By max, Wed 22 May 2013, in category Research-notes
Have you ever wondered what the word FOR every language was IN every language?
Data mining Wikidata could give us the answer. Using a new file released by Denny Vrandecic containing the Wikidata Item for each Wikidata Language I was able to create a full matrix of all the combinations.
Let L be the set of all Wikipedias. For every language X and language Y in L, does X have a label for Y? Create a matrix of all the possibilities, and if X has a label Y let's colour that part of the matrix magenta, if not let's colour it cyan. Therefore you get a heatmap displaying whether the language on the X axis has a page for the language on the Y axis.
A heatmap displaying whether the language on the X axis has a page for the language on the Y axis.

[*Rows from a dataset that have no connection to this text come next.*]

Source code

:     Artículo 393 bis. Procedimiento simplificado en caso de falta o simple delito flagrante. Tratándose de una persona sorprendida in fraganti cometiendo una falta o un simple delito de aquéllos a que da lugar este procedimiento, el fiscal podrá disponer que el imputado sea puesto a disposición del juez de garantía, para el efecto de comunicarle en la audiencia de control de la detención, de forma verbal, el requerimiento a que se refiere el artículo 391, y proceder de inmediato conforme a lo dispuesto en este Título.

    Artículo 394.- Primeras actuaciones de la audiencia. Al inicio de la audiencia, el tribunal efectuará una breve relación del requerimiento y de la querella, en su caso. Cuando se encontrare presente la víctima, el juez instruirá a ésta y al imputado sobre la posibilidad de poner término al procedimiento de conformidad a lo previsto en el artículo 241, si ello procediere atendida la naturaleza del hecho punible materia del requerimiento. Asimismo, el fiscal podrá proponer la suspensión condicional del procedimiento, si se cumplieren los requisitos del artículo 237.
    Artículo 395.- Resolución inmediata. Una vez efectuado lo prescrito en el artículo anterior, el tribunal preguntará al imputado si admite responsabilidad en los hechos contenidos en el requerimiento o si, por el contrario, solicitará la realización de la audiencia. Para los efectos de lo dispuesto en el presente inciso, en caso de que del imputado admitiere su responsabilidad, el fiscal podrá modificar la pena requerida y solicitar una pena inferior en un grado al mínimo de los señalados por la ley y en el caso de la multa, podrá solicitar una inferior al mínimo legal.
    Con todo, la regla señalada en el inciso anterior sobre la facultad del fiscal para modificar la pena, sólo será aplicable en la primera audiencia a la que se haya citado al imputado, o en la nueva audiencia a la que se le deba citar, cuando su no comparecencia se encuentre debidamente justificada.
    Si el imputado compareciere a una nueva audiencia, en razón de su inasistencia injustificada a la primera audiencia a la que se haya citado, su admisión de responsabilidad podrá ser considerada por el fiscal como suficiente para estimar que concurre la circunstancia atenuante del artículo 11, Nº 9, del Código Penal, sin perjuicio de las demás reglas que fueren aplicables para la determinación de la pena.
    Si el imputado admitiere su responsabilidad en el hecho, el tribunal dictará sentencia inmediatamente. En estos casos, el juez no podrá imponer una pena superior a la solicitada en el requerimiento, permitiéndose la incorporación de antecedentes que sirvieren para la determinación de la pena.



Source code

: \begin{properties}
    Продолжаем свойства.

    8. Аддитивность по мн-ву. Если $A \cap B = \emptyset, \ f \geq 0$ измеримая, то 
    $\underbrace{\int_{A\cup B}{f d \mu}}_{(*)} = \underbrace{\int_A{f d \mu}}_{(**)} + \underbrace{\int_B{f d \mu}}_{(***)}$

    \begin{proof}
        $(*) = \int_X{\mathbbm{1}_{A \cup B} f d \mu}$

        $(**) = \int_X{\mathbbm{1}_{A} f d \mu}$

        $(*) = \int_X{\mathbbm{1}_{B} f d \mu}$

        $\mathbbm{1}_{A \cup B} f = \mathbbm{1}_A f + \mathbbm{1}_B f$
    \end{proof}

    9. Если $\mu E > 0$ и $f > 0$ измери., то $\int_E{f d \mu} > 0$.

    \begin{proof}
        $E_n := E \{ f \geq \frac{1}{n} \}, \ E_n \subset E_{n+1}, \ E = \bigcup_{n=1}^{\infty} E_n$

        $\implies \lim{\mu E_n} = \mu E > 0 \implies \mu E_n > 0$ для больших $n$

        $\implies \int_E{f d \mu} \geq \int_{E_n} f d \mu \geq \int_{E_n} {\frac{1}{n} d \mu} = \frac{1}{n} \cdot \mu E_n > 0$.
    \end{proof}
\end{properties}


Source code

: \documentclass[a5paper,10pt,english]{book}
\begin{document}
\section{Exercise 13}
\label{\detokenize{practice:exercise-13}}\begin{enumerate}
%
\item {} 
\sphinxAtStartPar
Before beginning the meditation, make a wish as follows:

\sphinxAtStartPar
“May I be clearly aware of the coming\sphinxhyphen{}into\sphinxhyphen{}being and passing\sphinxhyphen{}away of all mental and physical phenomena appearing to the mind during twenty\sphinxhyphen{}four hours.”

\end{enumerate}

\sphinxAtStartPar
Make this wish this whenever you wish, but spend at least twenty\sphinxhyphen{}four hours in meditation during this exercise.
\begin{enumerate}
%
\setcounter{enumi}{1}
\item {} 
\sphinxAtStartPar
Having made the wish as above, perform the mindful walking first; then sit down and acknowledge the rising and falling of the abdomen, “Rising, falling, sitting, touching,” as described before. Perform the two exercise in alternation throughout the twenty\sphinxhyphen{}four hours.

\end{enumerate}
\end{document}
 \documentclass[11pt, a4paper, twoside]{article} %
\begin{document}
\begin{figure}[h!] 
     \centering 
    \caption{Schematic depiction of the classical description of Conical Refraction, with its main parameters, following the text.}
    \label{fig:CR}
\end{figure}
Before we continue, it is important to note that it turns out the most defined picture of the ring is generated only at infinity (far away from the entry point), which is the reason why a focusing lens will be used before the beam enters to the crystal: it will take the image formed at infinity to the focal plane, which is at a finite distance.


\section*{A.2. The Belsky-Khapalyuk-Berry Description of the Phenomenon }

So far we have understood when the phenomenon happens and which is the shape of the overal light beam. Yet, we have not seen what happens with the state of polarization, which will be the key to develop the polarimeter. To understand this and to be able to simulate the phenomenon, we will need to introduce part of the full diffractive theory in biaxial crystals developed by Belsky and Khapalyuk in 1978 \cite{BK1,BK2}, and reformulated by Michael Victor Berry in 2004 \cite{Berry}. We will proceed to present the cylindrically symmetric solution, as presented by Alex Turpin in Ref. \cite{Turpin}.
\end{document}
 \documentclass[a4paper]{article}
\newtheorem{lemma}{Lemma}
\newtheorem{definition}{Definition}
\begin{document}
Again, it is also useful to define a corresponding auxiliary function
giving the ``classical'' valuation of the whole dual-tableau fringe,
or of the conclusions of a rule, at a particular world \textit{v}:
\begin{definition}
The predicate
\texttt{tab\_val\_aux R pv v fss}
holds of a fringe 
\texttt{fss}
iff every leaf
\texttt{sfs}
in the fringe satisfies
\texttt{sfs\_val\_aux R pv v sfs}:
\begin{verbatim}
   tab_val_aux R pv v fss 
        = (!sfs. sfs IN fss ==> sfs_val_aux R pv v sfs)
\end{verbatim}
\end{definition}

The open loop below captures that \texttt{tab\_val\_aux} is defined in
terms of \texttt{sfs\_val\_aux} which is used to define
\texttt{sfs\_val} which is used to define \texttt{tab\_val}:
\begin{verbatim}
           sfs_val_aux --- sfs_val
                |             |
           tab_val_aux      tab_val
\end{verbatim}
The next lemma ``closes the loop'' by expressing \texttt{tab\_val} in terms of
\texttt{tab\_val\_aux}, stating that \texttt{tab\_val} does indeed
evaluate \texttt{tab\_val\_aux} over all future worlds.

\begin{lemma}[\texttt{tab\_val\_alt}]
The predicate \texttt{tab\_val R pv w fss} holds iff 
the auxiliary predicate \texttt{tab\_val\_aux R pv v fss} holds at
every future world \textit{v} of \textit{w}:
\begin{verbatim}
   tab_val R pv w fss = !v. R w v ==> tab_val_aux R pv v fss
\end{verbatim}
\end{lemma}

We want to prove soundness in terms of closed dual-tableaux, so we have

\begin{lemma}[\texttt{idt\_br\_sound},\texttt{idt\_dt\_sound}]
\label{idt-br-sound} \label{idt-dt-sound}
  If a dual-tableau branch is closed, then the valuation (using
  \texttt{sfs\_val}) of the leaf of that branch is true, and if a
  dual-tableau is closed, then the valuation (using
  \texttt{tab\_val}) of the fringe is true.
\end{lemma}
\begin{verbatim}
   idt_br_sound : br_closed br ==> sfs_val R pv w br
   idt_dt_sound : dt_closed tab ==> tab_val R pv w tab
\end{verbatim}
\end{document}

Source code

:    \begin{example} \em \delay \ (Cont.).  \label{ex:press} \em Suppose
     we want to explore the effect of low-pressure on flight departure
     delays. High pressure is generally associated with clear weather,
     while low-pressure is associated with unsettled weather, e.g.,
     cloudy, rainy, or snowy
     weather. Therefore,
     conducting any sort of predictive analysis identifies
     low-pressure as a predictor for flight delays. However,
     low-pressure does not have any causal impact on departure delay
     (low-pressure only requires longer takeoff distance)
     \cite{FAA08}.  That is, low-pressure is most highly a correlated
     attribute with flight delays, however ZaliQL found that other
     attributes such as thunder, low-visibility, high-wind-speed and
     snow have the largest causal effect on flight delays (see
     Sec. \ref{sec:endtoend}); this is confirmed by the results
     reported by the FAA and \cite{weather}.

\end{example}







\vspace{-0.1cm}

What interesting things do we find here? Well, most notably is the prominent diagonal magenta line. That's reassuring. The main diagonal of this matrix represents whether each language has a Wikidata label about itself - and it almost always does. The vertical lines show us which languages have good coverage of other languages. And the horizontal lines show us which languages have good coverage by other languages.
This should serve as a reminder that Wikidata is going to be outrageously powerful research tool.
Can you see any other patterns emerging? (The UTF-8 CSV Matrix, and sourcecode.)
Notconfusingly yours.